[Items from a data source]
---

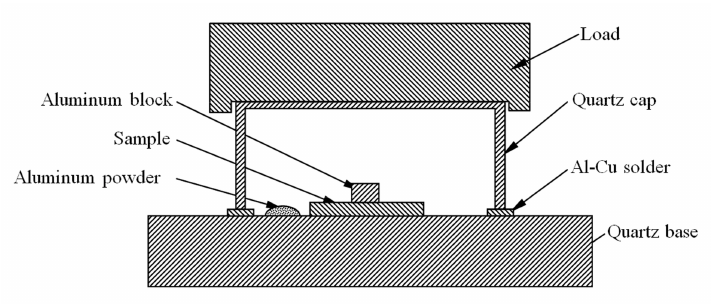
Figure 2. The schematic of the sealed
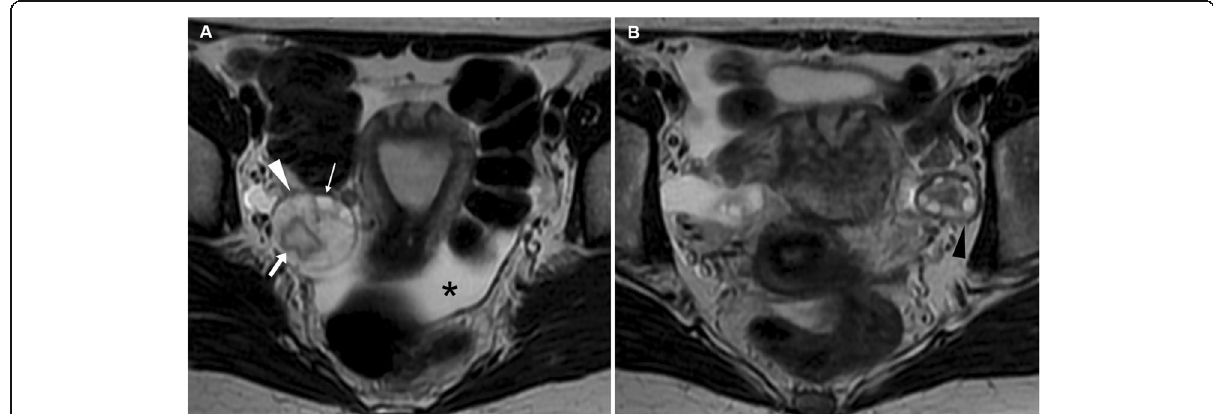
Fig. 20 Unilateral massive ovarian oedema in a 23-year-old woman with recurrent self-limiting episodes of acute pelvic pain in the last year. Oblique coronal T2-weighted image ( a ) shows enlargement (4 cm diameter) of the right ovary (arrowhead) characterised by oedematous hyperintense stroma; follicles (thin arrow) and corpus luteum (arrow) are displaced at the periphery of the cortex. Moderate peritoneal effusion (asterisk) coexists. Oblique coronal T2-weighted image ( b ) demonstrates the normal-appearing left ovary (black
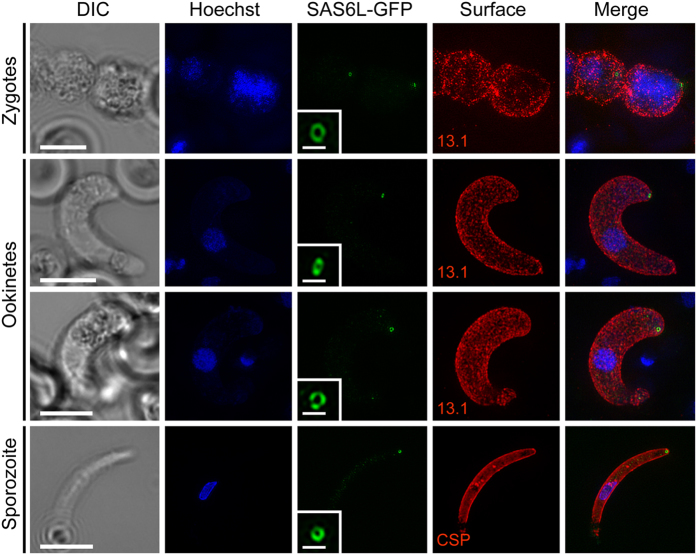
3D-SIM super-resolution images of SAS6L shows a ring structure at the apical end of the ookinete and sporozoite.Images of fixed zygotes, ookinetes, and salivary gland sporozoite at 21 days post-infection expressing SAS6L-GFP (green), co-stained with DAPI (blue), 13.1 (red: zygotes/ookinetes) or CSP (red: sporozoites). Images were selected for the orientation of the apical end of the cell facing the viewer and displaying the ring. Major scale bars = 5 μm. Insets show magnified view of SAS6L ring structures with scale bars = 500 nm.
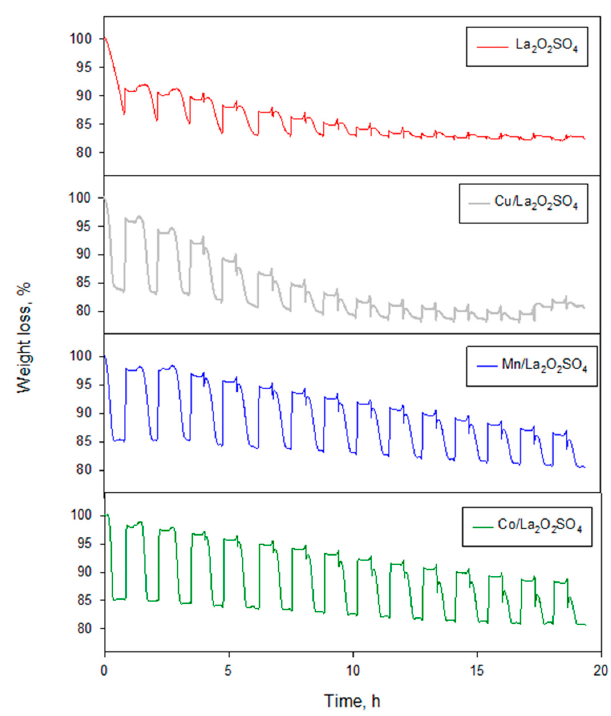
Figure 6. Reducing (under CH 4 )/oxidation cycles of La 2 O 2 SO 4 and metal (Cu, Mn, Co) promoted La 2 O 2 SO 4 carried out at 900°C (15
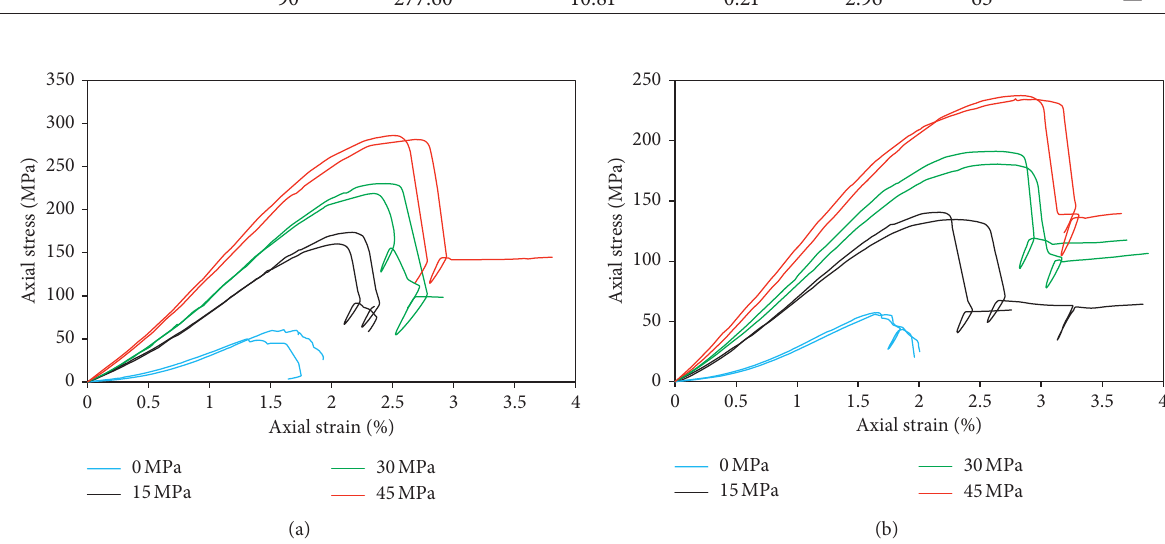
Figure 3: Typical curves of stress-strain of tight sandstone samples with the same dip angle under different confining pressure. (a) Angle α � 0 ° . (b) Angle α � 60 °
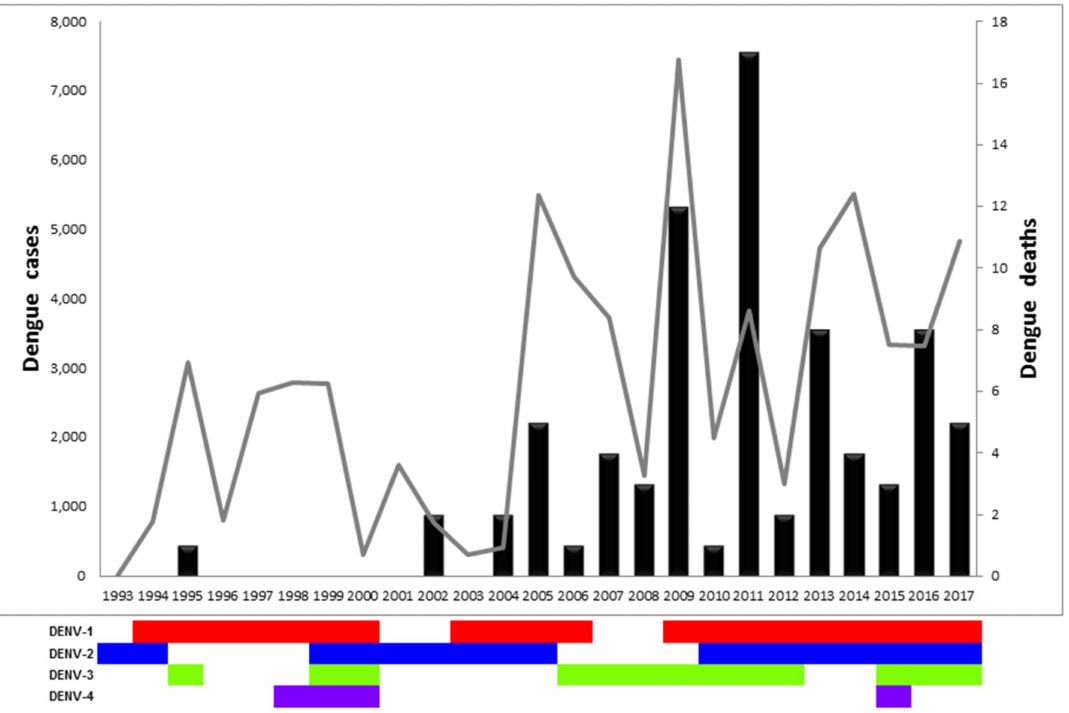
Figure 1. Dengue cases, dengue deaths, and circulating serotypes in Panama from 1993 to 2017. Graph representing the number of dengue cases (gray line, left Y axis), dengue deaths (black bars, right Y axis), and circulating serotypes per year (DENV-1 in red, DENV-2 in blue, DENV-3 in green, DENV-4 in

---

- Task directions -
Copy exactly the lines that run from the one containing "3D-SIM super-resolution images" to the last line of the records, both included, and leave out every picture.

- Result -
3D-SIM super-resolution images of SAS6L shows a ring structure at the apical end of the ookinete and sporozoite.Images of fixed zygotes, ookinetes, and salivary gland sporozoite at 21 days post-infection expressing SAS6L-GFP (green), co-stained with DAPI (blue), 13.1 (red: zygotes/ookinetes) or CSP (red: sporozoites). Images were selected for the orientation of the apical end of the cell facing the viewer and displaying the ring. Major scale bars = 5 μm. Insets show magnified view of SAS6L ring structures with scale bars = 500 nm.
Figure 6. Reducing (under CH 4 )/oxidation cycles of La 2 O 2 SO 4 and metal (Cu, Mn, Co) promoted La 2 O 2 SO 4 carried out at 900°C (15
Figure 3: Typical curves of stress-strain of tight sandstone samples with the same dip angle under different confining pressure. (a) Angle α � 0 ° . (b) Angle α � 60 °
Figure 1. Dengue cases, dengue deaths, and circulating serotypes in Panama from 1993 to 2017. Graph representing the number of dengue cases (gray line, left Y axis), dengue deaths (black bars, right Y axis), and circulating serotypes per year (DENV-1 in red, DENV-2 in blue, DENV-3 in green, DENV-4 in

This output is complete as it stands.